__Required tasks__:
**1)** Quote the large-number modulo tutorial word for word, from "Initialize the numbers" up to and including "iterates b times.".
**2)** Continue the tutorial on computing (a^b)%m for a very large a, starting right after its last sentence.

__Document excerpt__:
Find (a^b)%m where ‘a’ is very large in C++

In this tutorial, we are going to solve the equation (a^b)%m where a is a very large number.

The equation (a^b)%m=(a%m)*(a%m)...b_times. We can solve the problem by finding the value of a%m and then multiplying it b times.

Let's see the steps to solve the problem.

Initialize the numbers a, b, and m.
Write a function to find the a%m.
- Initialize the number with 0.
- Iterate over the number in string format.
- Add the last digits to the number.
- Update the number with number modulo them.
Get the value of a%m.
Write a loop that iterates b times.
- Multiply the a%m and modulo the result with m.
Print the result.

Example

Let's see the code.

__Record extracts__:

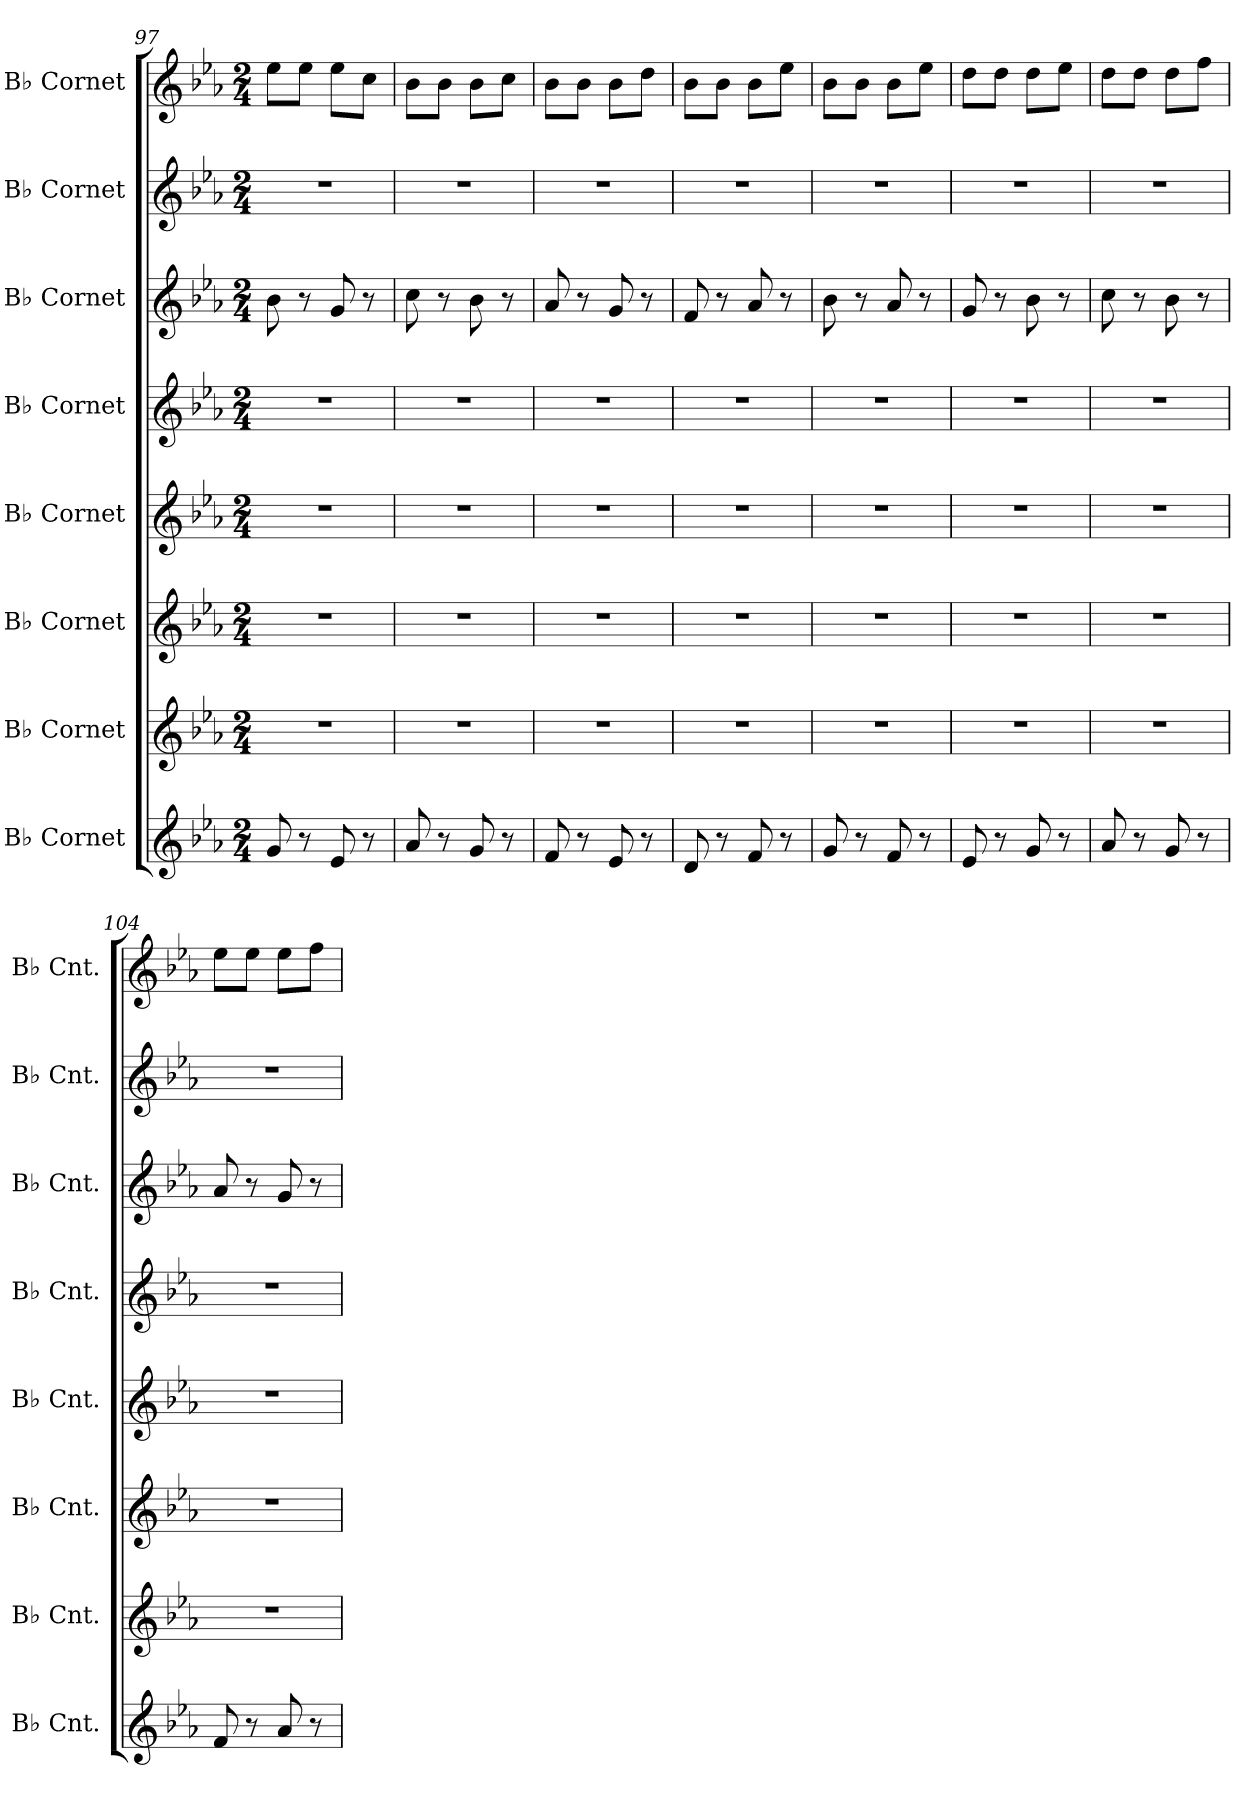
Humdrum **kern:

**kern	**kern	**kern	**kern	**kern	**kern	**kern	**kern
*part8	*part7	*part6	*part5	*part4	*part3	*part2	*part1
*staff8	*staff7	*staff6	*staff5	*staff4	*staff3	*staff2	*staff1
*I"B♭ Cornet	*I"B♭ Cornet	*I"B♭ Cornet	*I"B♭ Cornet	*I"B♭ Cornet	*I"B♭ Cornet	*I"B♭ Cornet	*I"B♭ Cornet
*I'B♭ Cnt.	*I'B♭ Cnt.	*I'B♭ Cnt.	*I'B♭ Cnt.	*I'B♭ Cnt.	*I'B♭ Cnt.	*I'B♭ Cnt.	*I'B♭ Cnt.
*clefG2	*clefG2	*clefG2	*clefG2	*clefG2	*clefG2	*clefG2	*clefG2
*ITrd1c2	*ITrd1c2	*ITrd1c2	*ITrd1c2	*ITrd1c2	*ITrd1c2	*ITrd1c2	*ITrd1c2
*k[b-e-a-d-g-]	*k[b-e-a-d-g-]	*k[b-e-a-d-g-]	*k[b-e-a-d-g-]	*k[b-e-a-d-g-]	*k[b-e-a-d-g-]	*k[b-e-a-d-g-]	*k[b-e-a-d-g-]
*M2/4	*M2/4	*M2/4	*M2/4	*M2/4	*M2/4	*M2/4	*M2/4
=97	=97	=97	=97	=97	=97	=97	=97
8f/	2r	2r	2r	2r	8a-\	2r	8dd-\L
8r	.	.	.	.	8r	.	8dd-\J
8d-/	.	.	.	.	8f/	.	8dd-\L
8r	.	.	.	.	8r	.	8b-\J
=98	=98	=98	=98	=98	=98	=98	=98
8g-/	2r	2r	2r	2r	8b-\	2r	8a-\L
8r	.	.	.	.	8r	.	8a-\J
8f/	.	.	.	.	8a-\	.	8a-\L
8r	.	.	.	.	8r	.	8b-\J
=99	=99	=99	=99	=99	=99	=99	=99
8e-/	2r	2r	2r	2r	8g-/	2r	8a-\L
8r	.	.	.	.	8r	.	8a-\J
8d-/	.	.	.	.	8f/	.	8a-\L
8r	.	.	.	.	8r	.	8cc\J
=100	=100	=100	=100	=100	=100	=100	=100
8c/	2r	2r	2r	2r	8e-/	2r	8a-\L
8r	.	.	.	.	8r	.	8a-\J
8e-/	.	.	.	.	8g-/	.	8a-\L
8r	.	.	.	.	8r	.	8dd-\J
=101	=101	=101	=101	=101	=101	=101	=101
8f/	2r	2r	2r	2r	8a-\	2r	8a-\L
8r	.	.	.	.	8r	.	8a-\J
8e-/	.	.	.	.	8g-/	.	8a-\L
8r	.	.	.	.	8r	.	8dd-\J
=102	=102	=102	=102	=102	=102	=102	=102
8d-/	2r	2r	2r	2r	8f/	2r	8cc\L
8r	.	.	.	.	8r	.	8cc\J
8f/	.	.	.	.	8a-\	.	8cc\L
8r	.	.	.	.	8r	.	8dd-\J
=103	=103	=103	=103	=103	=103	=103	=103
8g-/	2r	2r	2r	2r	8b-\	2r	8cc\L
8r	.	.	.	.	8r	.	8cc\J
8f/	.	.	.	.	8a-\	.	8cc\L
8r	.	.	.	.	8r	.	8ee-\J
=104	=104	=104	=104	=104	=104	=104	=104
8e-/	2r	2r	2r	2r	8g-/	2r	8dd-\L
8r	.	.	.	.	8r	.	8dd-\J
8g-/	.	.	.	.	8f/	.	8dd-\L
8r	.	.	.	.	8r	.	8ee-\J
=	=	=	=	=	=	=	=
*-	*-	*-	*-	*-	*-	*-	*-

__Answers for this exercise__:
**1)**
Initialize the numbers a, b, and m.
Write a function to find the a%m.
- Initialize the number with 0.
- Iterate over the number in string format.
- Add the last digits to the number.
- Update the number with number modulo them.
Get the value of a%m.
Write a loop that iterates b times.

**2)**
Live Demo

#include<bits/stdc++.h>
using namespace std;
unsigned int aModm(string str, unsigned int mod) {
   unsigned int number = 0;
   for (unsigned int i = 0; i < str.length(); i++) {
      number = number * 10 + (str[i] - '0');
      number %= mod;
   }
   return number;
}
unsigned int aPowerBmodM(string &a, unsigned int b, unsigned int m) {
   unsigned int a_mod_m_result = aModm(a, m);
   unsigned int final_result = 1;
   for (unsigned int i = 0; i < b; i++) {
      final_result = (final_result * a_mod_m_result) % m;
   }
   return final_result;
}
int main() {
   string a = "123456789012345678901234567890123";
   unsigned int b = 3, m = 7;
   cout << aPowerBmodM(a, b, m) << endl;
   return 0;
}

Output

If you execute the above program, then you will get the following result.

Conclusion

If you have any queries in the tutorial, mention them in the comment section.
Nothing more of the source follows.